### What is expected
Write out all the data again, exactly as it stands.

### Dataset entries
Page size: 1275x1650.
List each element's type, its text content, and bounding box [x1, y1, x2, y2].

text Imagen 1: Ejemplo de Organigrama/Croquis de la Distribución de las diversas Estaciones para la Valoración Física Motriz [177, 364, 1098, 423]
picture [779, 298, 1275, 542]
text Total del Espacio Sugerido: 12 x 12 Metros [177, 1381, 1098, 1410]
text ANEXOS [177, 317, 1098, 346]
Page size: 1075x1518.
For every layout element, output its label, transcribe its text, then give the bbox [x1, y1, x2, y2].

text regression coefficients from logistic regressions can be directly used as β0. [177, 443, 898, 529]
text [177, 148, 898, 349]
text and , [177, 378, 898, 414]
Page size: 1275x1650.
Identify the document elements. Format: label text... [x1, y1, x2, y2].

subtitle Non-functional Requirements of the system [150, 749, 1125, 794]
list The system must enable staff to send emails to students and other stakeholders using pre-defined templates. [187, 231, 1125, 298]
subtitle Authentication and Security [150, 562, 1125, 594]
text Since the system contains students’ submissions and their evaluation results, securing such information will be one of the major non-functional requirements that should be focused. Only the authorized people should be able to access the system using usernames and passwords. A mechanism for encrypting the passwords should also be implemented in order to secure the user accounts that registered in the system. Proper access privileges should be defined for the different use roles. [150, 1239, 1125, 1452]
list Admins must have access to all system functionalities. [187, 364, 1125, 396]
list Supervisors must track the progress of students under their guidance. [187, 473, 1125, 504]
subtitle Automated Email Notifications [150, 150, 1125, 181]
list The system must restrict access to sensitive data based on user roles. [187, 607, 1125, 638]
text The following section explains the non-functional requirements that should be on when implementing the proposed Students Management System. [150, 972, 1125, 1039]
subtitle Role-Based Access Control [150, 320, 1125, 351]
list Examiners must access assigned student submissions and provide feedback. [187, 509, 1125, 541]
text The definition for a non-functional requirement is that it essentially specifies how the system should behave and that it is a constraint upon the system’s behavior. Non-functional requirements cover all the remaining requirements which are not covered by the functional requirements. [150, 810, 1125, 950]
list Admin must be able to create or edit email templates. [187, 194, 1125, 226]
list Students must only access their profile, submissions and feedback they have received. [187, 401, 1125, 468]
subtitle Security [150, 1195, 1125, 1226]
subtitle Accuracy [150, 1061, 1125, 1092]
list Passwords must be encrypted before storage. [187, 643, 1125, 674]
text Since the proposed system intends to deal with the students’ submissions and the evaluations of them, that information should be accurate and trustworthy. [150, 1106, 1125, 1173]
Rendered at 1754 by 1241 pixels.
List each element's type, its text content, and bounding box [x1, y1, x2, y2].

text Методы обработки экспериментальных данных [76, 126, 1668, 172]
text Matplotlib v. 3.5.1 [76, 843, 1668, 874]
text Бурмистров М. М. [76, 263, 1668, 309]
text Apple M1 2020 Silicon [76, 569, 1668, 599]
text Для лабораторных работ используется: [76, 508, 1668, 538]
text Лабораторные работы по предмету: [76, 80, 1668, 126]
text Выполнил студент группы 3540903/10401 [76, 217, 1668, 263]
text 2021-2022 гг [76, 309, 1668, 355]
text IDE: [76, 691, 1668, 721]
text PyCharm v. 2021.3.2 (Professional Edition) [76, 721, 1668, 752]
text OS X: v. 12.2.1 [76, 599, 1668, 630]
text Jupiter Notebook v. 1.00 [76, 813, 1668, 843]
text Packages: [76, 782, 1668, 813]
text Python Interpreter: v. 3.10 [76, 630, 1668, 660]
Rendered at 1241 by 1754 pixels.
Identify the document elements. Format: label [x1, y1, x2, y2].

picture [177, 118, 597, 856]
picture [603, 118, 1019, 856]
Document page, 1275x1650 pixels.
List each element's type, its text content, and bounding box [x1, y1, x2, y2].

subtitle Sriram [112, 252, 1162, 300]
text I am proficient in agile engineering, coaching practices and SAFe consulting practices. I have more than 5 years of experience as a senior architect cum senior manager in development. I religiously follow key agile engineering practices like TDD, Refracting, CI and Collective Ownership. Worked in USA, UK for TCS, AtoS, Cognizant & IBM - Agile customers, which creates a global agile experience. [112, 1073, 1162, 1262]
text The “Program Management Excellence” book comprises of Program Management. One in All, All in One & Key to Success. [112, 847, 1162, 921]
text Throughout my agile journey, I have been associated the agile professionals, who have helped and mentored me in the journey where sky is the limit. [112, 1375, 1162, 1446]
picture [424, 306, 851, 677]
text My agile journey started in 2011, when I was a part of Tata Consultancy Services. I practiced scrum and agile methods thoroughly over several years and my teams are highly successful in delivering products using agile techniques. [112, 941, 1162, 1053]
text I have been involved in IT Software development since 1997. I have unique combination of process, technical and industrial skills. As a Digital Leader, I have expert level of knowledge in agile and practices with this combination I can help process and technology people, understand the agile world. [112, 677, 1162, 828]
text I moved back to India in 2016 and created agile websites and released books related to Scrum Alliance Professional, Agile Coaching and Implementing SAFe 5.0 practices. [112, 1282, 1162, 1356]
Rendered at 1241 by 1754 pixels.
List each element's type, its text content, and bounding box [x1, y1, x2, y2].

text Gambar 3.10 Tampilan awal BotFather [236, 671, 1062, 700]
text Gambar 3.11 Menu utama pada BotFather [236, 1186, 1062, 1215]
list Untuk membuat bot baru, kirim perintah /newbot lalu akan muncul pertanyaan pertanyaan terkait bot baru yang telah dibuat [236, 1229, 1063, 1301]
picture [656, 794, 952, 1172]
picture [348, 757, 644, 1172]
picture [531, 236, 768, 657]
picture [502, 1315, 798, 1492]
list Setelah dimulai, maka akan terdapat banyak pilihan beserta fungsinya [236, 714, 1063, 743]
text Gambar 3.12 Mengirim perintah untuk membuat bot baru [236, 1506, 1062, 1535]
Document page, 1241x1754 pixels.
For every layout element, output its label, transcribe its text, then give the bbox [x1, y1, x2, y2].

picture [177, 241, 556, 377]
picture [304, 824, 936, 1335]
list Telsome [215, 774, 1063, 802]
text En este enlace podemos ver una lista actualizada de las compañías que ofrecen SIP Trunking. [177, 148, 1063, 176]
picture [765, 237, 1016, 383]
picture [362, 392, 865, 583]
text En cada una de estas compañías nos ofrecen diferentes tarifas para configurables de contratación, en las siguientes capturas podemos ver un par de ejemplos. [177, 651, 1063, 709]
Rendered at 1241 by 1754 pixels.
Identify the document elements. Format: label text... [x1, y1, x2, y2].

### Result for this exercise
Page size: 1275x1650.
List each element's type, its text content, and bounding box [x1, y1, x2, y2].

text Imagen 1: Ejemplo de Organigrama/Croquis de la Distribución de las diversas Estaciones para la Valoración Física Motriz [177, 364, 1098, 423]
picture [779, 298, 1275, 542]
text Total del Espacio Sugerido: 12 x 12 Metros [177, 1381, 1098, 1410]
text ANEXOS [177, 317, 1098, 346]
Page size: 1075x1518.
For every layout element, output its label, transcribe its text, then give the bbox [x1, y1, x2, y2].

text regression coefficients from logistic regressions can be directly used as β0. [177, 443, 898, 529]
text [177, 148, 898, 349]
text and , [177, 378, 898, 414]
Page size: 1275x1650.
Identify the document elements. Format: label text... [x1, y1, x2, y2].

subtitle Non-functional Requirements of the system [150, 749, 1125, 794]
list The system must enable staff to send emails to students and other stakeholders using pre-defined templates. [187, 231, 1125, 298]
subtitle Authentication and Security [150, 562, 1125, 594]
text Since the system contains students’ submissions and their evaluation results, securing such information will be one of the major non-functional requirements that should be focused. Only the authorized people should be able to access the system using usernames and passwords. A mechanism for encrypting the passwords should also be implemented in order to secure the user accounts that registered in the system. Proper access privileges should be defined for the different use roles. [150, 1239, 1125, 1452]
list Admins must have access to all system functionalities. [187, 364, 1125, 396]
list Supervisors must track the progress of students under their guidance. [187, 473, 1125, 504]
subtitle Automated Email Notifications [150, 150, 1125, 181]
list The system must restrict access to sensitive data based on user roles. [187, 607, 1125, 638]
text The following section explains the non-functional requirements that should be on when implementing the proposed Students Management System. [150, 972, 1125, 1039]
subtitle Role-Based Access Control [150, 320, 1125, 351]
list Examiners must access assigned student submissions and provide feedback. [187, 509, 1125, 541]
text The definition for a non-functional requirement is that it essentially specifies how the system should behave and that it is a constraint upon the system’s behavior. Non-functional requirements cover all the remaining requirements which are not covered by the functional requirements. [150, 810, 1125, 950]
list Admin must be able to create or edit email templates. [187, 194, 1125, 226]
list Students must only access their profile, submissions and feedback they have received. [187, 401, 1125, 468]
subtitle Security [150, 1195, 1125, 1226]
subtitle Accuracy [150, 1061, 1125, 1092]
list Passwords must be encrypted before storage. [187, 643, 1125, 674]
text Since the proposed system intends to deal with the students’ submissions and the evaluations of them, that information should be accurate and trustworthy. [150, 1106, 1125, 1173]
Rendered at 1754 by 1241 pixels.
List each element's type, its text content, and bounding box [x1, y1, x2, y2].

text Методы обработки экспериментальных данных [76, 126, 1668, 172]
text Matplotlib v. 3.5.1 [76, 843, 1668, 874]
text Бурмистров М. М. [76, 263, 1668, 309]
text Apple M1 2020 Silicon [76, 569, 1668, 599]
text Для лабораторных работ используется: [76, 508, 1668, 538]
text Лабораторные работы по предмету: [76, 80, 1668, 126]
text Выполнил студент группы 3540903/10401 [76, 217, 1668, 263]
text 2021-2022 гг [76, 309, 1668, 355]
text IDE: [76, 691, 1668, 721]
text PyCharm v. 2021.3.2 (Professional Edition) [76, 721, 1668, 752]
text OS X: v. 12.2.1 [76, 599, 1668, 630]
text Jupiter Notebook v. 1.00 [76, 813, 1668, 843]
text Packages: [76, 782, 1668, 813]
text Python Interpreter: v. 3.10 [76, 630, 1668, 660]
Rendered at 1241 by 1754 pixels.
Identify the document elements. Format: label [x1, y1, x2, y2].

picture [177, 118, 597, 856]
picture [603, 118, 1019, 856]
Document page, 1275x1650 pixels.
List each element's type, its text content, and bounding box [x1, y1, x2, y2].

subtitle Sriram [112, 252, 1162, 300]
text I am proficient in agile engineering, coaching practices and SAFe consulting practices. I have more than 5 years of experience as a senior architect cum senior manager in development. I religiously follow key agile engineering practices like TDD, Refracting, CI and Collective Ownership. Worked in USA, UK for TCS, AtoS, Cognizant & IBM - Agile customers, which creates a global agile experience. [112, 1073, 1162, 1262]
text The “Program Management Excellence” book comprises of Program Management. One in All, All in One & Key to Success. [112, 847, 1162, 921]
text Throughout my agile journey, I have been associated the agile professionals, who have helped and mentored me in the journey where sky is the limit. [112, 1375, 1162, 1446]
picture [424, 306, 851, 677]
text My agile journey started in 2011, when I was a part of Tata Consultancy Services. I practiced scrum and agile methods thoroughly over several years and my teams are highly successful in delivering products using agile techniques. [112, 941, 1162, 1053]
text I have been involved in IT Software development since 1997. I have unique combination of process, technical and industrial skills. As a Digital Leader, I have expert level of knowledge in agile and practices with this combination I can help process and technology people, understand the agile world. [112, 677, 1162, 828]
text I moved back to India in 2016 and created agile websites and released books related to Scrum Alliance Professional, Agile Coaching and Implementing SAFe 5.0 practices. [112, 1282, 1162, 1356]
Rendered at 1241 by 1754 pixels.
List each element's type, its text content, and bounding box [x1, y1, x2, y2].

text Gambar 3.10 Tampilan awal BotFather [236, 671, 1062, 700]
text Gambar 3.11 Menu utama pada BotFather [236, 1186, 1062, 1215]
list Untuk membuat bot baru, kirim perintah /newbot lalu akan muncul pertanyaan pertanyaan terkait bot baru yang telah dibuat [236, 1229, 1063, 1301]
picture [656, 794, 952, 1172]
picture [348, 757, 644, 1172]
picture [531, 236, 768, 657]
picture [502, 1315, 798, 1492]
list Setelah dimulai, maka akan terdapat banyak pilihan beserta fungsinya [236, 714, 1063, 743]
text Gambar 3.12 Mengirim perintah untuk membuat bot baru [236, 1506, 1062, 1535]
Document page, 1241x1754 pixels.
For every layout element, output its label, transcribe its text, then give the bbox [x1, y1, x2, y2].

picture [177, 241, 556, 377]
picture [304, 824, 936, 1335]
list Telsome [215, 774, 1063, 802]
text En este enlace podemos ver una lista actualizada de las compañías que ofrecen SIP Trunking. [177, 148, 1063, 176]
picture [765, 237, 1016, 383]
picture [362, 392, 865, 583]
text En cada una de estas compañías nos ofrecen diferentes tarifas para configurables de contratación, en las siguientes capturas podemos ver un par de ejemplos. [177, 651, 1063, 709]
Rendered at 1241 by 1754 pixels.
Identify the document elements. Format: label text... [x1, y1, x2, y2].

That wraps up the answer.